As I getout of my car at the community center, my phone rings, displaying my brother’s name on the screen.
“Hey,” I say absently, reaching in for my bag on the passenger seat and pulling it up on my shoulder.
“Hey, this a bad time?” he asks.
“No, I’ve got a minute. I’m just about to head into a meeting.”
“Meeting? Are you okay?”
Shit.
“I found out yesterday that Evan plays ball for Chicago. I saw him on SportsCenter,” I rush the words out on one breath as I pinch the bridge of my nose. My revelation is met by a stretch of silence, followed by Matt’s inevitable expletives.
“You’re fucking shitting me!” he barks into the phone.
“I know, I wish I was, but there it is, and as you can imagine, it’s thrown my emotional stability into a tailspin and I don’t know what the hell else to do but go to thirty meetings a week and sweat bullets at the gym.”

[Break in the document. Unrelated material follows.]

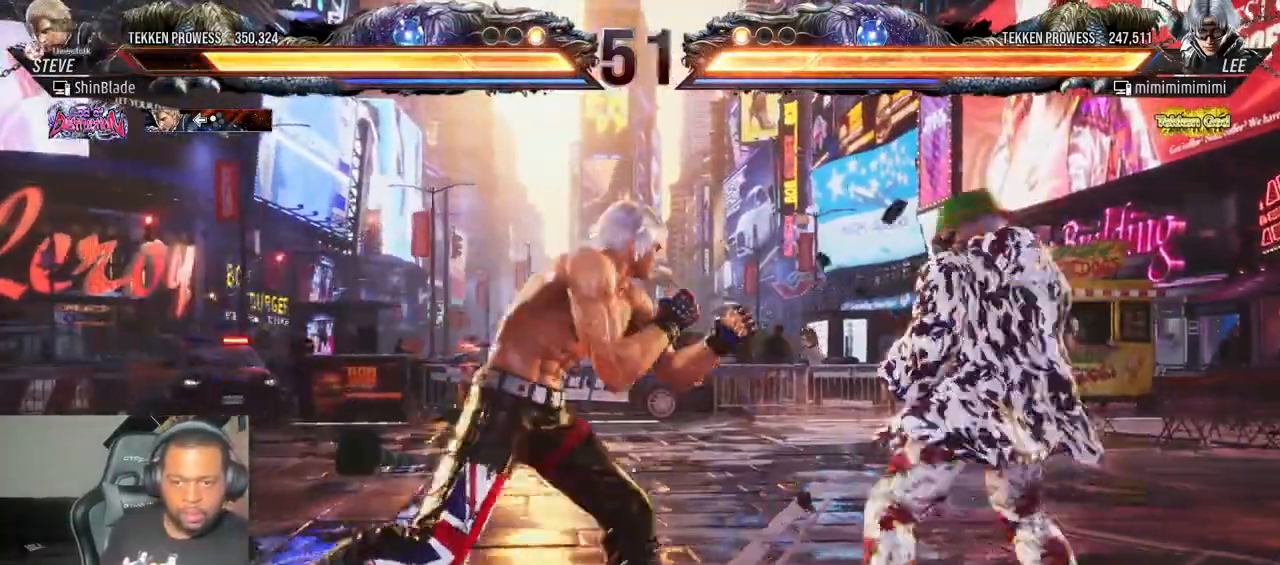
{"dt_ms": 500, "buttons": ["SQUARE", "TRIANGLE", "DPAD_LEFT"], "left_stick": "center", "right_stick": "center", "events": [[50, "TRIANGLE", "down"], [183, "DPAD_DOWN", "down"], [217, "DPAD_LEFT", "down"], [217, "DPAD_RIGHT", "up"], [383, "SQUARE", "down"], [467, "DPAD_DOWN", "up"]]}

“Fuck, I’m sorry Kase. I hate this for you. Are you alright? Is there anything I can do?”
“I don’t know… no,” I finally decide. “I just need to process and do something to get myself to a better place so I can deal with the stress better.”
“Well listen, one of the reasons I was calling is to see if we can take Luna for the weekend,” he responds. “We’re headed to the UK in a few weeks for the Wireless festival, and Melanie thought maybe Luna could come stay with us at the lake for a couple of days before we go and she can try to get some swim lessons in with her.”
As much as I want to dote on my kid right now and show her she’s the most important thing in my universe, and that no matter how hard I’m struggling with what to do with her ass-face sperm donor, I’m wondering if a couple days to clear my head might be the ticket. Some time where I don’t have to focus so hard on holding it together in front of her and figure out whether to try one more time with Evan, or just take the last ten years as a sign and let it go.
“Okay,” I agree on a heavy exhale.
“And you don’t need to bring her here, we’ll come get her. We can pick her up from practice tomorrow and bring her back on Sunday.”
I don’t even have any appointments on Saturday, giving me the time I haven’t had to sort through things. And I’ll have tonight to spoil my girl.
“Okay, you got a deal. See you tomorrow,” I tell my brother.
I hang up with him, but before heading in, I open the text I got from Ben earlier, just to see it again.
Thinking of you.
Hope you’re having a good day.
That was sweet of him. Thoughtful. No mixed messages to decode, no guessing games that I don’t have time for. Just some sweet words that mean nothing more than what they say, yet mean so much.
I don’t have anything to say at this meeting as I was just at one last night, and the only thing that’s changed is I had sex with an unavailable man when I got home.
Yeah, not ready to share that tidbit with a bunch of strangers.
So instead, I listen to Trisha, another woman my age range that I’ve seen a time or two at these meetings. She looks well, I notice. Clear eyes, head held high, and an air of confidence as she speaks. Whatever she’s been doing has clearly been working for her. She retells her story that I’ve heard only once before of how she grew up in an abusive home and moved out as soon as she could and turned to alcohol to cope with the demons of her past, paired with the two shitty waitressing jobs she had to work to support herself, and just as I’m wondering how she’s doing so well these days, she offers it up.
“And one thing I wanted to share, that I can’t recommend enough, is ice baths,” she informs us all, her face completely lit up.
Okay, that sounds horrible. No thanks.
A lot of people in the circle shift in their seats, sitting forward or turning in her direction, confusion painted all over their faces.
“I know it sounds crazy and extreme, but seriously, there are a lot of mental health benefits from taking a five to ten minute dip in ice water a few times a week,” she holds her hands out matter-of-factly before folding them back in her lap. “It’s made an amazing difference for me,” she finishes in conclusion.
Wow.
How the hell can putting yourself through the pain and terror of immersing yourself in frigid water make one overcome their stress and depression? It sounds like torturing yourself would just make things worse to me. Yet Trisha looks so at ease and peaceful. The joke’s clearly on me, and I can’t help but walk up and question her after the meeting.